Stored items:
■ ■ ■ ■

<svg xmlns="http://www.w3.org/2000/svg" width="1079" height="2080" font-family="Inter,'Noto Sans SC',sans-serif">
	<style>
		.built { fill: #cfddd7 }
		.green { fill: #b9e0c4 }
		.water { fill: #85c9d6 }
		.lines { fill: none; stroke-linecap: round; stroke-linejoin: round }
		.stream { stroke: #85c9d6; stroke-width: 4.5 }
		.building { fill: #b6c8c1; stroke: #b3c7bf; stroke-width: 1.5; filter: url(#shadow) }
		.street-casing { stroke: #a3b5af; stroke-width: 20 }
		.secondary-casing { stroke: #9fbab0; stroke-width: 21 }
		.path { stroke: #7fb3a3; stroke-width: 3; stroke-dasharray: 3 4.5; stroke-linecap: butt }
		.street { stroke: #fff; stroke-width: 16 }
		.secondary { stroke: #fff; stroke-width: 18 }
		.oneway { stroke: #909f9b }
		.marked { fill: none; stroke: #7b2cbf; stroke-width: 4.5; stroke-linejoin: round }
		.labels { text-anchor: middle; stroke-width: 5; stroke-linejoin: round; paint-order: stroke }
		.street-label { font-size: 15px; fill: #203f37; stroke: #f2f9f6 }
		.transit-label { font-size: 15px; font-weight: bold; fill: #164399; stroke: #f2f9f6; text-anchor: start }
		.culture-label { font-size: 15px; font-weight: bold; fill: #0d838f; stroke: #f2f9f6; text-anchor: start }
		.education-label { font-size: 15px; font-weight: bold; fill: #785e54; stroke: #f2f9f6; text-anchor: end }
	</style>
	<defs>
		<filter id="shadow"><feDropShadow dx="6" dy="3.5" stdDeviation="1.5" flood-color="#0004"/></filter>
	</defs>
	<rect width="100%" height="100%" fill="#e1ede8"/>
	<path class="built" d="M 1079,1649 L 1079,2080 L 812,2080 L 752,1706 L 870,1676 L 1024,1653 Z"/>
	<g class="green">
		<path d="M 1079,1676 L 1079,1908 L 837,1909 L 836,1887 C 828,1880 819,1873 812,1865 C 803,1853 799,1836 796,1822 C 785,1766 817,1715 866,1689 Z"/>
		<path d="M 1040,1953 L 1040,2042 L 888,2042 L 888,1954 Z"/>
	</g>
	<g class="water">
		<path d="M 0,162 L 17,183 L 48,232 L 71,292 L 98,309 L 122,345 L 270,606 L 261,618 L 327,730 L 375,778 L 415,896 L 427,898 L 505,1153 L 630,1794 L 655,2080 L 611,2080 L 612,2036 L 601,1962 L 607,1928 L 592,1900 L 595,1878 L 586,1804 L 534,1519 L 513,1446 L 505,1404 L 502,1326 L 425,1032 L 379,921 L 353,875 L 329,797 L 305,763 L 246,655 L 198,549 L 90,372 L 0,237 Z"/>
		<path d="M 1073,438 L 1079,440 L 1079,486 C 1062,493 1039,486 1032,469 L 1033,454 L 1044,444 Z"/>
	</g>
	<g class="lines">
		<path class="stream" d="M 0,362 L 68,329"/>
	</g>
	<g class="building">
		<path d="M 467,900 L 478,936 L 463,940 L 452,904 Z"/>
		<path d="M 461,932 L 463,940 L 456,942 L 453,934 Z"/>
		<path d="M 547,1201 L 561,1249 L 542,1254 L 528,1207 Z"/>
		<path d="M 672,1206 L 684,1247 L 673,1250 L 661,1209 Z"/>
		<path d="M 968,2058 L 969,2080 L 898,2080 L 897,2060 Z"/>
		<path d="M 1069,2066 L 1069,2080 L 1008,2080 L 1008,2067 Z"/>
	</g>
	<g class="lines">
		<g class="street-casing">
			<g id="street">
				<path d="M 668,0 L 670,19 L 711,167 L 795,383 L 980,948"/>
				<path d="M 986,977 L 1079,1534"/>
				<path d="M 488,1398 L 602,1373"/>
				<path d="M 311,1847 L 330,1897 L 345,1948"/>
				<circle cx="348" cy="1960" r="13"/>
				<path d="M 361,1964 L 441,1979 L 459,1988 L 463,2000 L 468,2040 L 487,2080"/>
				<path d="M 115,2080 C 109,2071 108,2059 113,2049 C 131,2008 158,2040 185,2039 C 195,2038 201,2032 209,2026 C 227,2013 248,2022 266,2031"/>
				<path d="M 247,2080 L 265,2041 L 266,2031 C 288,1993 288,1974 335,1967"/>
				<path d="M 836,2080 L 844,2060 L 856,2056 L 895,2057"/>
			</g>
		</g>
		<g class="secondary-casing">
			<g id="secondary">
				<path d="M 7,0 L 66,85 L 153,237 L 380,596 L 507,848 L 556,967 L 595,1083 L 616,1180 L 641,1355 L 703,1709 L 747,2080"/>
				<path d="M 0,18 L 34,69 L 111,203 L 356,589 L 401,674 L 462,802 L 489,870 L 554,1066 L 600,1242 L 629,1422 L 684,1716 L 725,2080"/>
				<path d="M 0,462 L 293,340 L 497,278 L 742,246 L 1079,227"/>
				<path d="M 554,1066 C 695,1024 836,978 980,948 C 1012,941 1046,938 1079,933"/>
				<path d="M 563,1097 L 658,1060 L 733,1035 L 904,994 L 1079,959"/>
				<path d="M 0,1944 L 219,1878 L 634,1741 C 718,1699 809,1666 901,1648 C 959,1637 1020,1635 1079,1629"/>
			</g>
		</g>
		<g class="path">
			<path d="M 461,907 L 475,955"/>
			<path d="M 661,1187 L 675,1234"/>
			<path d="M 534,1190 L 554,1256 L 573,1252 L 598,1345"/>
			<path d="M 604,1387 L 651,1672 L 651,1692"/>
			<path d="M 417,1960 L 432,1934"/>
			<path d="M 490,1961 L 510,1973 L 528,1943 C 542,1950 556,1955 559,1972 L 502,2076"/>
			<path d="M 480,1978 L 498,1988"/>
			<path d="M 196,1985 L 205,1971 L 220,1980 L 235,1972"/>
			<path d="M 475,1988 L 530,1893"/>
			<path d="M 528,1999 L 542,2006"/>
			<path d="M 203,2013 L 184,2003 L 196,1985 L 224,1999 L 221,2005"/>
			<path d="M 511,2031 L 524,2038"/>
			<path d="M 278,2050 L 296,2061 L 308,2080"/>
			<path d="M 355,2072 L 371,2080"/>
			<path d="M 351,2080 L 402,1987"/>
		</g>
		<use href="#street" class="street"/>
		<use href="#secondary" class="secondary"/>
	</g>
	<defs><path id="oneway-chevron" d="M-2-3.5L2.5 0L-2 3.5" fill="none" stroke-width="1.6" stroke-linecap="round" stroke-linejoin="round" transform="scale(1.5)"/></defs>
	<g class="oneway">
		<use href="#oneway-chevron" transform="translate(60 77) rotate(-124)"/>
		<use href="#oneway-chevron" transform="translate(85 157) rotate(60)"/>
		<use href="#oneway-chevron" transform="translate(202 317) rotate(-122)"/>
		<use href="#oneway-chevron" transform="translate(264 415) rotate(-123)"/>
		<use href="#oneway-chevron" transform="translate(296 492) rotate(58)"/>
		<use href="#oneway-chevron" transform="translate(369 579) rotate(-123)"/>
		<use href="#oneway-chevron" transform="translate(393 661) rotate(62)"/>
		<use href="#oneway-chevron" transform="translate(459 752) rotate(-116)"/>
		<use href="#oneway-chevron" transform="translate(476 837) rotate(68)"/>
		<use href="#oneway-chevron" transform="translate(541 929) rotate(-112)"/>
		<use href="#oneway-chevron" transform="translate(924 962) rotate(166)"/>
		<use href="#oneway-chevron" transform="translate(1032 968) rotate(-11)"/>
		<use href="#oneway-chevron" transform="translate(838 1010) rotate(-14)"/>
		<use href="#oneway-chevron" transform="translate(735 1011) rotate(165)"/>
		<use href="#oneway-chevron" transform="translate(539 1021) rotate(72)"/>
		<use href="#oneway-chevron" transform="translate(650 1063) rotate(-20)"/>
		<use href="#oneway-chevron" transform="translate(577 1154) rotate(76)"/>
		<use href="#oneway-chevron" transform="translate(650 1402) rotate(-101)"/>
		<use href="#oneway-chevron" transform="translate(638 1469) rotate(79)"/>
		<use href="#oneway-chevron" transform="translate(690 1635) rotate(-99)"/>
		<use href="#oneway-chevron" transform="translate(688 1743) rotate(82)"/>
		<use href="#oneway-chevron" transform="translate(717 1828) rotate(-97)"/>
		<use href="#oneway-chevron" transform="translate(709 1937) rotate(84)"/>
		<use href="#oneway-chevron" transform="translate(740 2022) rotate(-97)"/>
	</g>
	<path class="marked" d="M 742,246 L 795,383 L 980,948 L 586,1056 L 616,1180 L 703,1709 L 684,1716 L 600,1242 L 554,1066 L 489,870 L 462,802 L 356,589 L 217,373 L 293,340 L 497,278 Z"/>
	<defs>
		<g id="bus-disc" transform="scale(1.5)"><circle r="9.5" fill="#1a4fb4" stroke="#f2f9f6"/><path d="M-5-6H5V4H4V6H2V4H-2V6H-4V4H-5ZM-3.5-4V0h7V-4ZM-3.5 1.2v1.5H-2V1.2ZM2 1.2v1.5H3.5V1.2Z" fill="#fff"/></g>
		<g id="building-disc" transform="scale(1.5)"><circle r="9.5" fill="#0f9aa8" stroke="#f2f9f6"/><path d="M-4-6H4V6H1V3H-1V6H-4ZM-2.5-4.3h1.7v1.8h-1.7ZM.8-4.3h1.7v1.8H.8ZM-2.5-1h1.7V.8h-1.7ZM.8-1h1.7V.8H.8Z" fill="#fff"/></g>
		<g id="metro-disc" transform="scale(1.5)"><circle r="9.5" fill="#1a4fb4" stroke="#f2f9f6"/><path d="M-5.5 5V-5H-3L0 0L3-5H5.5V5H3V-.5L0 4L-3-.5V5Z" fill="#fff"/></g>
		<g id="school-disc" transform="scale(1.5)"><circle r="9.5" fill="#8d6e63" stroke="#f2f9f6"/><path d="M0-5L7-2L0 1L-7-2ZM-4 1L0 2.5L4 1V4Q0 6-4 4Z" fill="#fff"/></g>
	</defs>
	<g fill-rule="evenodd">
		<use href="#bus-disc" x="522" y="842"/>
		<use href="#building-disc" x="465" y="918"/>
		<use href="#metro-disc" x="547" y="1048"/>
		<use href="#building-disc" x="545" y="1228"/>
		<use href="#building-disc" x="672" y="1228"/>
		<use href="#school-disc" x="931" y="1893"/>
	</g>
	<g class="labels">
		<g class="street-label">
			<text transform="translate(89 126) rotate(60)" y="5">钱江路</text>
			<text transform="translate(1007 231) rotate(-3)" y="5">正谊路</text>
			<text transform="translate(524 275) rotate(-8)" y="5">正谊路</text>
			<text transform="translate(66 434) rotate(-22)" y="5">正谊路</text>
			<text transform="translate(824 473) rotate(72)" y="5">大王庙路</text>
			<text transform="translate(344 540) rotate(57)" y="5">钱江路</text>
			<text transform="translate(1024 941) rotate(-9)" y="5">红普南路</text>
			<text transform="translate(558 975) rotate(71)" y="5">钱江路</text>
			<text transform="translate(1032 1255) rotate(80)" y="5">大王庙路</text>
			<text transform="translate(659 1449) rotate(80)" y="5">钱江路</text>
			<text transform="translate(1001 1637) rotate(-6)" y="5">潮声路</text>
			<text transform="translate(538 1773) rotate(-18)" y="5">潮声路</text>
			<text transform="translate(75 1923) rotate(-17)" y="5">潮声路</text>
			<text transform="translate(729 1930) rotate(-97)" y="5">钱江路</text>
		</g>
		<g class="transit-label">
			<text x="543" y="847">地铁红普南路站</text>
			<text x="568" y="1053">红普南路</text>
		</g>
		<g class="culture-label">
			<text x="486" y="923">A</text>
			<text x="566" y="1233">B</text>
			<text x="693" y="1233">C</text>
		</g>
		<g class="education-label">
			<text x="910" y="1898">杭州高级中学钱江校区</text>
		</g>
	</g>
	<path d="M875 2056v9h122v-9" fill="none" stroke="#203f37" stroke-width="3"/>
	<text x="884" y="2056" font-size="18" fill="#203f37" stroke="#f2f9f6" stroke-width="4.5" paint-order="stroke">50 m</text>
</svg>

■ ■ ■ ■

**EXERCISE DETAILS**
Note how many lines in the data above have the string "height" in them, and give that number by itself.

**EXERCISE SOLUTION**
2